Purpose : Ocular inflammation is associated with progression of retinal degenerative diseases, including AMD (Age-related Macular Degeneration), DR (diabetic retinopathy), and glaucoma. Understanding inflammatory regulation in the context of the immune-privileged retina will lead to novel treatments for chronic inflammation-associated retinal degeneration. We have observed high expression of the inflammatory regulator TRAF3 (tumor necrosis factor receptor-associated factor 3) the murine retina. Objectives for this project include characterization of retinal Traf3 expression and assessment of retinal-Traf3 deficiency on the retinal immune response following optic nerve crush (ONC) injury.

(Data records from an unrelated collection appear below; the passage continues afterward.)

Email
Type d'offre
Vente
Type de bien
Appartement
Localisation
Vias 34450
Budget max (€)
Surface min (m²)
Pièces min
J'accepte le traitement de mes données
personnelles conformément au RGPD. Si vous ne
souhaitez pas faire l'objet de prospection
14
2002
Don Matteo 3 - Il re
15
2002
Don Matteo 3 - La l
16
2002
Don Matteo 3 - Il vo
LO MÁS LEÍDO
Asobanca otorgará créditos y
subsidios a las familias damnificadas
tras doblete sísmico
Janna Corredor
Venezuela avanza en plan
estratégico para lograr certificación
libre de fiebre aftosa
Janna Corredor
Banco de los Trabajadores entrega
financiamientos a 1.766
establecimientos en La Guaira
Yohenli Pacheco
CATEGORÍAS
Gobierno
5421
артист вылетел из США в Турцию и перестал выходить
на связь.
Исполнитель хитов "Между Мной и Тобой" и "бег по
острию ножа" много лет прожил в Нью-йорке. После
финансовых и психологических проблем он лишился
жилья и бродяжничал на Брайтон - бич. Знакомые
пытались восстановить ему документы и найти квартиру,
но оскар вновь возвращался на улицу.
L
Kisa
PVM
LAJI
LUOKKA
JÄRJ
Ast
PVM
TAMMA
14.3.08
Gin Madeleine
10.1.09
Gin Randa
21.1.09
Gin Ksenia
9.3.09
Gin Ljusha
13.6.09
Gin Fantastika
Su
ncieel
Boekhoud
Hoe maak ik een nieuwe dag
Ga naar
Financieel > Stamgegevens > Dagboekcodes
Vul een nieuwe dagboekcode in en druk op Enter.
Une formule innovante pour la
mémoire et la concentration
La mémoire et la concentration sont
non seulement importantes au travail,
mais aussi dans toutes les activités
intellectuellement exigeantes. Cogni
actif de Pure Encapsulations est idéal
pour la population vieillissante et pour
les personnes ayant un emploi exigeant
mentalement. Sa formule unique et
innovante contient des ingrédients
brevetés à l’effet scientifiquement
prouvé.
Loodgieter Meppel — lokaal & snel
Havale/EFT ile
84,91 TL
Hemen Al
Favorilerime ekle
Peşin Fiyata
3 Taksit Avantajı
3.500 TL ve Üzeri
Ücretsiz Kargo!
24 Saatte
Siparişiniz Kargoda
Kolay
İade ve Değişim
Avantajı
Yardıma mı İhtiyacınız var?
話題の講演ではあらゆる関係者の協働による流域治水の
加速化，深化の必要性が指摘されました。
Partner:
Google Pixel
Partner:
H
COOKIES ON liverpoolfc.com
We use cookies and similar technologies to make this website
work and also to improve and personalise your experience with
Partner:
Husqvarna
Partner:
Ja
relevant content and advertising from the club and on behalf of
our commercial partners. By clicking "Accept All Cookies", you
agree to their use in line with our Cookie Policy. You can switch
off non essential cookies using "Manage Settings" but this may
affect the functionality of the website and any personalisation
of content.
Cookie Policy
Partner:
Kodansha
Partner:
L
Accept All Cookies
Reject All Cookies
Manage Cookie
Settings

Methods : Neural retinal (NR)-Traf3 KO mice were generated by Chx10-mediated Cre-recombination of Traf3^flox/flox mice (provided by Gail Bishop, U. Iowa). Traf3 deletion efficiency on TRAF3 protein level was assessed by Western blot and immunohistochemistry of mouse retinal tissue sections. A damage-associated immune challenge was induced using the optic nerve crush (ONC) injury procedure. Retinal ganglion cell (RGC) death was observed by retinal tissue whole mount staining with RGC-specific markers RBPMS (RNA binding protein mRNA processing factor) or Brn3a (Brain-3A; POU4F1). The effects of NR-Traf3 deletion on immune-associated RNA transcript expression was measured and analyzed using NanoString technology and nSolver software, respectively.

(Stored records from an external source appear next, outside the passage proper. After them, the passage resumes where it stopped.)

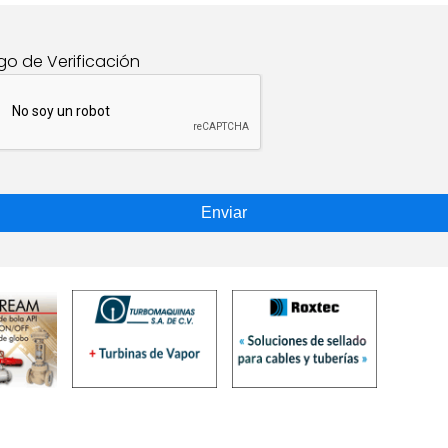
go de Verificación
Enviar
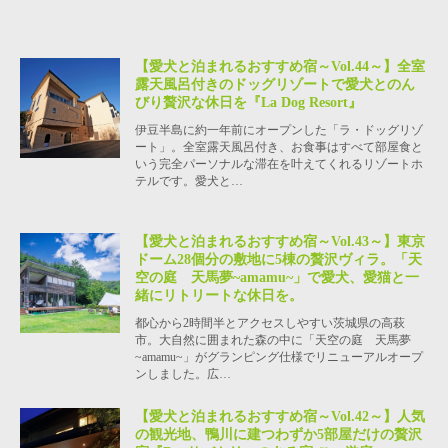
【愛犬と泊まれるおすすめ宿～Vol.44～】全室
露天風呂付きのドッグリゾートで愛犬とのん
びり贅沢な休日を『La Dog Resort』
伊豆半島に約一年前にオープンした「ラ・ドッグリゾ
ート」。全室露天風呂付き、お食事はすべて部屋食と
いう完全パーソナルな滞在を叶えてくれるリゾートホ
テルです。愛犬と…
【愛犬と泊まれるおすすめ宿～Vol.43～】東京
ドーム28個分の敷地に5棟の贅沢ヴィラ。「天
空の庭 天馬夢~amamu~」で愛犬、愛猫と一
緒にリトリートな休日を。
都心から2時間半とアクセスしやすい茨城県の高萩
市。大自然に囲まれた森の中に「天空の庭 天馬夢
~amamu~」がグランピング仕様でリニューアルオープ
ンしました。広…
【愛犬と泊まれるおすすめ宿～Vol.42～】人気
の観光地、鴨川に建つわずか5部屋だけの贅沢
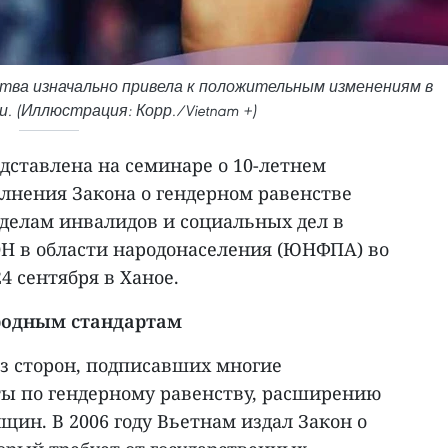
тва изначально привела к положительным изменениям в
и. (Иллюстрация: Корр./Vietnam +)
дставлена на семинаре о 10-летнем
лнения Закона о гендерном равенстве
 делам инвалидов и социальных дел в
Н в области народонаселения (ЮНФПА) во
4 сентября в Ханое.
родным стандартам
из сторон, подписавших многие
ы по гендерному равенству, расширению
ин. В 2006 году Вьетнам издал Закон о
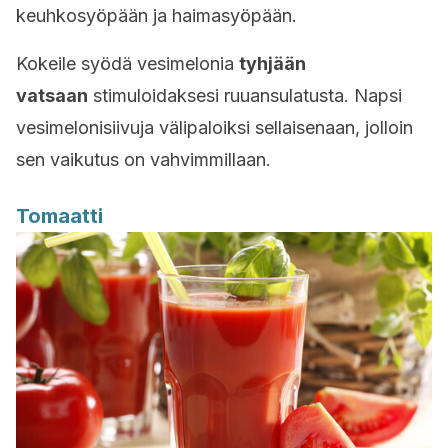
keuhkosyöpään ja haimasyöpään.
Kokeile syödä vesimelonia
tyhjään
vatsaan
stimuloidaksesi ruuansulatusta. Napsi
vesimelonisiivuja välipaloiksi sellaisenaan, jolloin
sen vaikutus on vahvimmillaan.
Tomaatti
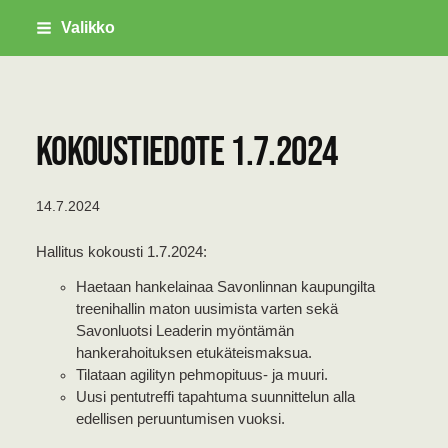
Siirry
Valikko
sivun
sisältöön
Savonlinnan Palveluskoirayhdistys ry
Kokoustiedote 1.7.2024
14.7.2024
Hallitus kokousti 1.7.2024:
Haetaan hankelainaa Savonlinnan kaupungilta
treenihallin maton uusimista varten sekä
Savonluotsi Leaderin myöntämän
hankerahoituksen etukäteismaksua.
Tilataan agilityn pehmopituus- ja muuri.
Uusi pentutreffi tapahtuma suunnittelun alla
edellisen peruuntumisen vuoksi.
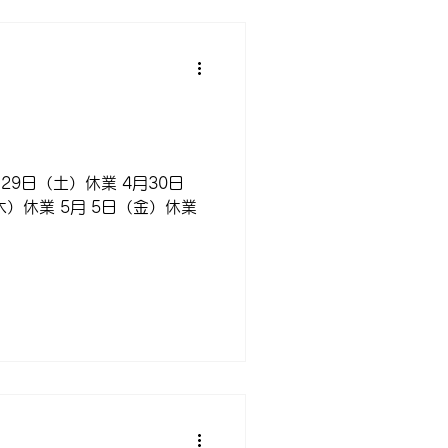
9日（土）休業 4月30日
木）休業 5月 5日（金）休業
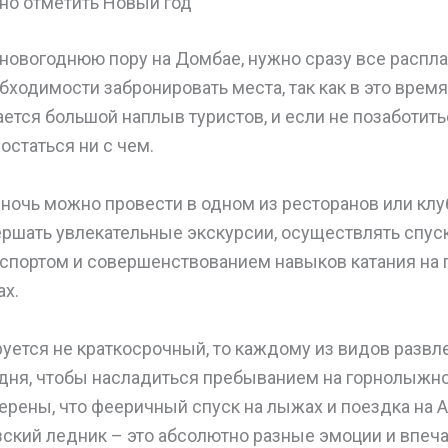
но отметить Новый год
новогоднюю пору на Домбае, нужно сразу все распл
бходимости забронировать места, так как в это время
тся большой наплыв туристов, и если не позаботить
остаться ни с чем.
очь можно провести в одном из ресторанов или клуб
шать увлекательные экскурсии, осуществлять спуск
 спортом и совершенствованием навыков катания на 
ах.
уется не краткосрочный, то каждому из видов разв
 дня, чтобы насладиться пребыванием на горнолыжн
ерены, что фееричный спуск на лыжах и поездка на 
ский ледник – это абсолютно разные эмоции и впеча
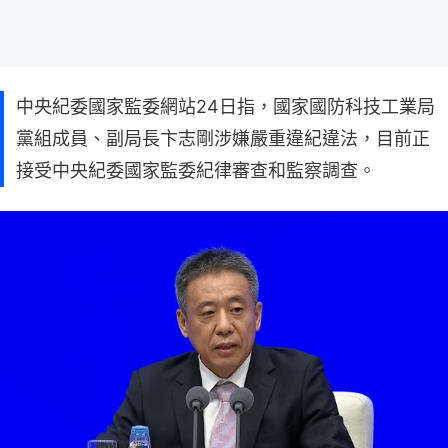
中央紀委國家監委網站24日指，國家國防科技工業局
黨組成員、副局長卞志剛涉嫌嚴重違紀違法，目前正
接受中央紀委國家監委紀律審查和監察調查。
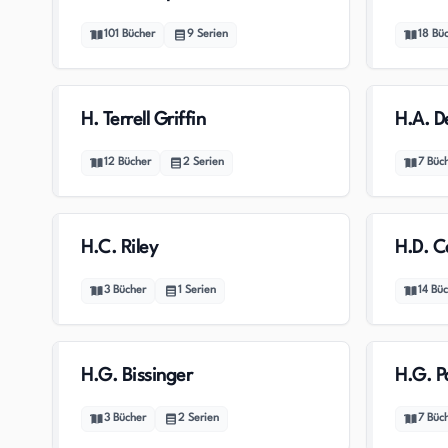
101
Bücher
9
Serien
18
Bü
H. Terrell Griffin
H.A. D
12
Bücher
2
Serien
7
Büc
H.C. Riley
H.D. C
3
Bücher
1
Serien
14
Büc
H.G. Bissinger
H.G. P
3
Bücher
2
Serien
7
Büc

Results : TRAF3 protein is highly expressed in neuroretina and NR-specific deletion of Traf3 results in ~62% reduction of TRAF3 in whole retinal lysates. All animals showed RGC loss after 1-week post-ONC; however, the percent RGC loss in NR-Traf3 KO mice was significantly greater (WT: 57.2% vs. KO: 80.4%) and suggests that NR-Traf3 KO mice are more susceptible to ONC-injury. Analysis of retinal tissue mRNA transcripts showed a Traf3-dependent reduction in Immune Response and Cell Surface gene sets, and ONC injury exaggerated this reduction in NR-Traf3 animals.

Conclusions : Our results support that the major role of Traf3 function in retinal tissue is to promote retinal immune responses. Our work suggests that Traf3 may serve as a novel therapeutic target for treatment of retinal inflammatory disease. Future studies will focus on identifying specific Traf3-dependent immune receptor pathways and investigating mechanistic interactions between Traf3 and retinal inflammatory molecular regulators.

This is a 2020 ARVO Annual Meeting abstract.